> AVAILABLE DATA:
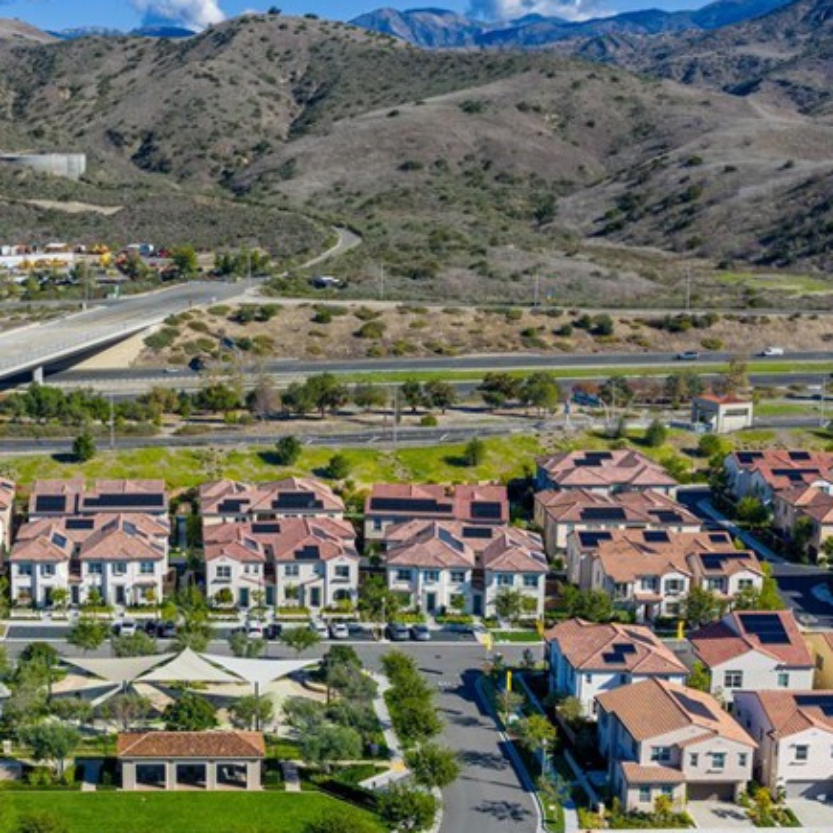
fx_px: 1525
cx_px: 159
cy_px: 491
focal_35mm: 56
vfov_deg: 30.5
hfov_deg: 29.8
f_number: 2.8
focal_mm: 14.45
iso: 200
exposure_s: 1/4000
---
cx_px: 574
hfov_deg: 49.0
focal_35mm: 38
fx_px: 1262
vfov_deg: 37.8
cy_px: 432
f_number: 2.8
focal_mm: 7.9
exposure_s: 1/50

> TASK PROMPT: In the material above, find the line containing "focal_35mm: 56" and the line containing "exposure_s: 1/4000", then write out exactly those two lines and every line between them, and nothing more.

> TASK ANSWER:
focal_35mm: 56
vfov_deg: 30.5
hfov_deg: 29.8
f_number: 2.8
focal_mm: 14.45
iso: 200
exposure_s: 1/4000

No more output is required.